--- YOUR GOAL ---
Select the lines of the records containing the word "thumb" and list them.

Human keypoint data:
━━━━━━━━━━━━━━━━━━━━
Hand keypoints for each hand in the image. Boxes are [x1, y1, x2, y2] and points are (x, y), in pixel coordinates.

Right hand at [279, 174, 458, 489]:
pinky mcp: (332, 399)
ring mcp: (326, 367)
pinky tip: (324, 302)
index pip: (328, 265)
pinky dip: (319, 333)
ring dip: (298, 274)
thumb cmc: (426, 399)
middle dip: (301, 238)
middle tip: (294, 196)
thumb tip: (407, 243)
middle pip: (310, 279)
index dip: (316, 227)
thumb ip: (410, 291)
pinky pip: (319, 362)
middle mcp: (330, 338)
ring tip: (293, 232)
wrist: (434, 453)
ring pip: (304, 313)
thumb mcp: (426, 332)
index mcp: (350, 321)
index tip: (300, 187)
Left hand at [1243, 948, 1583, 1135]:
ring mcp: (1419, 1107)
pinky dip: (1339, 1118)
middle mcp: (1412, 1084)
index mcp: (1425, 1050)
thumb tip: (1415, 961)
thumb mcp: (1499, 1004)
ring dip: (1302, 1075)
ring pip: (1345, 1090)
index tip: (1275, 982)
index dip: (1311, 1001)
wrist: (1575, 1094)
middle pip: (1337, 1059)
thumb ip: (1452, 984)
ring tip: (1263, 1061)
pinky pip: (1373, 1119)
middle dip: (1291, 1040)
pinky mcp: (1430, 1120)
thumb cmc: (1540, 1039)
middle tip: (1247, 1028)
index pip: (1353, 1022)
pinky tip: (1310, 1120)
━━━━━━━━━━━━━━━━━━━━
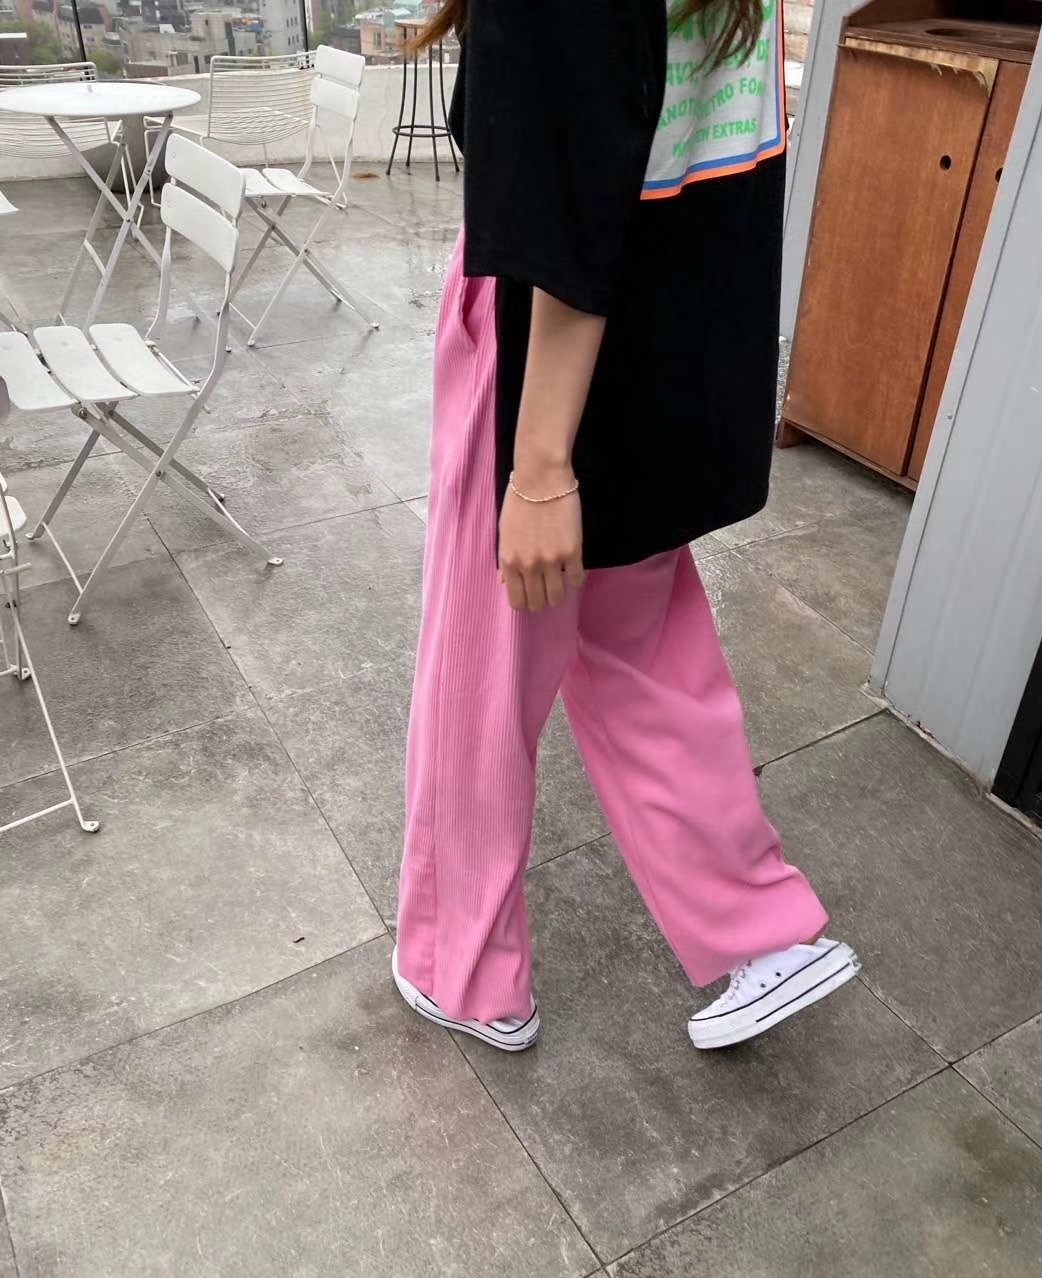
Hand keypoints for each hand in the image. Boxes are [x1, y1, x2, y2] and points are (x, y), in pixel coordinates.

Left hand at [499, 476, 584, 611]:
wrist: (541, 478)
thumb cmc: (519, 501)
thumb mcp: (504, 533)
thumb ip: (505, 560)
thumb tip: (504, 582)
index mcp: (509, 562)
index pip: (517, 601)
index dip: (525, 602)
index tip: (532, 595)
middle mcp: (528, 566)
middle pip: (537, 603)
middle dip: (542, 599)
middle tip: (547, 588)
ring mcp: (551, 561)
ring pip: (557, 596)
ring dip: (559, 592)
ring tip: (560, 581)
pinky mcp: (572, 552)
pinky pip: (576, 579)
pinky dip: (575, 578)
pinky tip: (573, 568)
━━━━━━━━━━━━━━━━━━━━
--- ANSWER TO THIS EXERCISE ---
thumb cmc: (426, 399)
thumb tip: (407, 243)
thumb ip: (410, 291)
thumb mcp: (426, 332)
thumb tip: (1415, 961)
thumb mcp: (1499, 1004)
thumb ip: (1452, 984)
thumb cmc: (1540, 1039)
thumb cmc: (519, 501)
thumb mcp: (504, 533)
thumb ip: (505, 560)
thumb tip: (504, 582)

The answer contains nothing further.